The zero-day vulnerability on Adobe Flash, Reader, and Acrobat is being exploited by a strain of malware.
Symantec's Joji Hamada claimed that Trojan.Pidief.J, a PDF file that drops a backdoor onto the compromised computer if an affected product is installed, is a new threat to the vulnerability.
Hamada said that attacks on the vulnerability can take place by receiving an email with a malicious PDF attachment or with a link to the malicious PDF file or through a website with the malicious SWF embedded in HTML code or by stumbling across a malicious PDF or SWF file when surfing the web.
He said: “We have confirmed that the attack involves Trojan.Pidief.J, which is a PDF file that drops a backdoor Trojan onto the compromised computer if an affected product is already installed.
“We have also come across an attack using a malicious SWF file (detected as Trojan Horse) in conjunction with a HTML file (detected as Downloader) to download another malware (detected as Backdoor.Trojan) from the web.

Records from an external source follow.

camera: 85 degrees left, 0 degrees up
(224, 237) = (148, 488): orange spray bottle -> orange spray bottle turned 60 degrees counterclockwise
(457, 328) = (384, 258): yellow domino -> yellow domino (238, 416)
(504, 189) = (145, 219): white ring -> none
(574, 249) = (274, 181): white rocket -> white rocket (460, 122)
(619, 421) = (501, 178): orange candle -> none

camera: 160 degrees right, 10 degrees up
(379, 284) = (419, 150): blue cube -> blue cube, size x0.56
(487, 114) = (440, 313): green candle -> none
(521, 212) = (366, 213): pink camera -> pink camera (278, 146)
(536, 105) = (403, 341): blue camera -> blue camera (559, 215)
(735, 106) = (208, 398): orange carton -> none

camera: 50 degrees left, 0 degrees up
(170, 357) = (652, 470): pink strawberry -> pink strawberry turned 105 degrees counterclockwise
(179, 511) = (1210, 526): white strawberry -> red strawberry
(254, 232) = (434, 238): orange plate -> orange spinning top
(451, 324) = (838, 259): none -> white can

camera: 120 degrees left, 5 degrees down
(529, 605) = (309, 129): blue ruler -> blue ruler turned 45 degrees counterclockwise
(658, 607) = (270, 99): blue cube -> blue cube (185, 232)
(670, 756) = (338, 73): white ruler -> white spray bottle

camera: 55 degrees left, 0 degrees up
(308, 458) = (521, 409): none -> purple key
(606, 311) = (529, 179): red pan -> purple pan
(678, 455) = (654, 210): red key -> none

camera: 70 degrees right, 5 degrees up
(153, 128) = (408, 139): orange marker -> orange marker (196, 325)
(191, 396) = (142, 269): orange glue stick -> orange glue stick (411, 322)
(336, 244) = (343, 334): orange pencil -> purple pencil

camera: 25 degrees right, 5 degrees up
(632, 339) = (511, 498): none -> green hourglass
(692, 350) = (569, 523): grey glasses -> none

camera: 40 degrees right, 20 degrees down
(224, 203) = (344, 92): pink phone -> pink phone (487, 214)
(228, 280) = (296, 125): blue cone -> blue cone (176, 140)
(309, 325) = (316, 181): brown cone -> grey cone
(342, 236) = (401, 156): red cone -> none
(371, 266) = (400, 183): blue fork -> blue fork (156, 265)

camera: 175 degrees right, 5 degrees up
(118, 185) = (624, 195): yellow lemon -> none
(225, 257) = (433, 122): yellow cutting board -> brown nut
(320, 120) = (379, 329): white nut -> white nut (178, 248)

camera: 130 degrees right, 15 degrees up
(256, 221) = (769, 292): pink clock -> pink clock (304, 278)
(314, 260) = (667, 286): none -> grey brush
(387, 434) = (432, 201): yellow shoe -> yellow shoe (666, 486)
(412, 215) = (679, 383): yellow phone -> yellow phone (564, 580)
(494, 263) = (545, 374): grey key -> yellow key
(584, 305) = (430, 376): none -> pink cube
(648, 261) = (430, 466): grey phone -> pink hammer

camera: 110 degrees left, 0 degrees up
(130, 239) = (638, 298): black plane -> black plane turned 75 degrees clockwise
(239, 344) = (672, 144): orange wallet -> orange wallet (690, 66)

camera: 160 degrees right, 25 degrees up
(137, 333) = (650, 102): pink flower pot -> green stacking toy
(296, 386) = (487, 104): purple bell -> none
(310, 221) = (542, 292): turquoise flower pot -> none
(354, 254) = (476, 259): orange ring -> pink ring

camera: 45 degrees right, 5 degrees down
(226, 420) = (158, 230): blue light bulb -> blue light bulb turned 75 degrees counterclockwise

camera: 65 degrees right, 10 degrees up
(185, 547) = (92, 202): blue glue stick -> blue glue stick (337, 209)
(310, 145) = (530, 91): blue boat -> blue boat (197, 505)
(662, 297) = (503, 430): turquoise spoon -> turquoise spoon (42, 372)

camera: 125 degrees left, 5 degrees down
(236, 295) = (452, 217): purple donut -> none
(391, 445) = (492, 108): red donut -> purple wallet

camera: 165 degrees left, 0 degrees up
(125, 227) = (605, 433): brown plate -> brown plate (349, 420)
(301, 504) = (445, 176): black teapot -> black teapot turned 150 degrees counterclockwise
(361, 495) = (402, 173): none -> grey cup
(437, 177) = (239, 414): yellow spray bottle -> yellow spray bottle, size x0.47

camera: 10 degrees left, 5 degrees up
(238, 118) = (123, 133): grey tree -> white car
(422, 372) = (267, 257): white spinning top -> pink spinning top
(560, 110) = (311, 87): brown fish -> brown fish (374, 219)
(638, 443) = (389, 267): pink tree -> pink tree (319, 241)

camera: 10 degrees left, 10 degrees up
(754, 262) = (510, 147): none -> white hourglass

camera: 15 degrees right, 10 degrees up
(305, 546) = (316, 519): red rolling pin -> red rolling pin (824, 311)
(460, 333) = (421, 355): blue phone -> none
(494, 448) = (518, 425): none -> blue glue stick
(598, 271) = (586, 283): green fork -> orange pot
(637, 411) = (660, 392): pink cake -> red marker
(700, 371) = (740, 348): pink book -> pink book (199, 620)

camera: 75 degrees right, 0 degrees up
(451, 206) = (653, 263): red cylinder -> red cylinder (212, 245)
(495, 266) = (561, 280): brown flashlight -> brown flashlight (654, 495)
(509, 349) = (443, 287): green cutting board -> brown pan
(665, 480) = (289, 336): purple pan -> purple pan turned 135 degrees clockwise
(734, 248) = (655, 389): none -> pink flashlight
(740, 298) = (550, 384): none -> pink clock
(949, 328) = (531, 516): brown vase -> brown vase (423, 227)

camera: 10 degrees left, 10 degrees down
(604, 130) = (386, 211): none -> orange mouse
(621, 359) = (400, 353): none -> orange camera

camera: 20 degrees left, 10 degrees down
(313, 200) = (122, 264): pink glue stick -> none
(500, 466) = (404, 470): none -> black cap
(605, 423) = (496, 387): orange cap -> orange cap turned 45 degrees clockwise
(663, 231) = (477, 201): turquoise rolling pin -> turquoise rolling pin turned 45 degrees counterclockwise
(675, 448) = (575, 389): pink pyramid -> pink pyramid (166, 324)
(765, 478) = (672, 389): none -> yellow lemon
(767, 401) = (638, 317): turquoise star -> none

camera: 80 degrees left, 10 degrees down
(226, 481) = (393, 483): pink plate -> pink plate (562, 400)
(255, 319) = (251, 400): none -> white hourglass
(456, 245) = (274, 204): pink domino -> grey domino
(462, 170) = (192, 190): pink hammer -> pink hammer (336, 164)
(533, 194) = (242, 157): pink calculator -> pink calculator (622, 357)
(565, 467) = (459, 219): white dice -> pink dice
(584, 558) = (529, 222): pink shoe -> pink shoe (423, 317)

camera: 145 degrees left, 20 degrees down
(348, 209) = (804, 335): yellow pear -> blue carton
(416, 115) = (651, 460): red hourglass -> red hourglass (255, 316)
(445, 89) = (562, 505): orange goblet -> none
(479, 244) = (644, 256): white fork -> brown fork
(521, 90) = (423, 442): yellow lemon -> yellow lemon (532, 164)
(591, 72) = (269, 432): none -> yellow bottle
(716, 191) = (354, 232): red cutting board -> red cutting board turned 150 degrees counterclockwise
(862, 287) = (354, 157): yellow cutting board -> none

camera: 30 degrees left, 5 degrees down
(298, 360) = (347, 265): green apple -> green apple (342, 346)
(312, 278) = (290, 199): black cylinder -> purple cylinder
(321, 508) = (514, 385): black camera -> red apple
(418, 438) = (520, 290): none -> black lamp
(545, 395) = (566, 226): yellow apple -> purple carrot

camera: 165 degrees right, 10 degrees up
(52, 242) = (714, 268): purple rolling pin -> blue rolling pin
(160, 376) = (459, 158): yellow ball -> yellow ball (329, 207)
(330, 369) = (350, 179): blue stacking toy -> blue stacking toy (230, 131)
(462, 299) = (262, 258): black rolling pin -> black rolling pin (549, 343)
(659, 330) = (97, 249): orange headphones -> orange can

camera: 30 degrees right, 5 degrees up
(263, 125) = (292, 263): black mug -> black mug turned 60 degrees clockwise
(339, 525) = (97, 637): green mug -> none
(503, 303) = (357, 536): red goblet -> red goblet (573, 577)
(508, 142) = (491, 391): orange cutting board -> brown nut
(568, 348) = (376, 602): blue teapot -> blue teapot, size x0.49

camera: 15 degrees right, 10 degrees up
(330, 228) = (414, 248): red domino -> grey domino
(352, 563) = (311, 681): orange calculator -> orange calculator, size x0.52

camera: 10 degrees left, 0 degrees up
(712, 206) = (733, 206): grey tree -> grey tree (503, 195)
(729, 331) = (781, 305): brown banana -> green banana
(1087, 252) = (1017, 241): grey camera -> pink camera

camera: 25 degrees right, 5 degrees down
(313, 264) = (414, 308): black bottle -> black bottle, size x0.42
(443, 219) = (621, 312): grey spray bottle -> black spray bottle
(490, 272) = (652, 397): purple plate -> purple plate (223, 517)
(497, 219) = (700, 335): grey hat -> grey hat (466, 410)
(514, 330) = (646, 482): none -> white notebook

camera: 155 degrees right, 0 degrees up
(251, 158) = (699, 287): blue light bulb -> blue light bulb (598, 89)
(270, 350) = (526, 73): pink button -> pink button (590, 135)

“The attacks seem limited at this point. However, other cyber criminals may jump on the bandwagon to take advantage of the vulnerability in the very near future. It's advisable that you visit Adobe's security advisory and spend some time investigating what workarounds would be applicable for your environment until a patch is released.
Security blogger Brian Krebs said: “Clearly, this is a follow-the-bouncing-malware type of exploit. Symantec notes that while the current attacks against this flaw are targeted and limited, that will likely soon change as more criminal groups start taking advantage of the vulnerability.”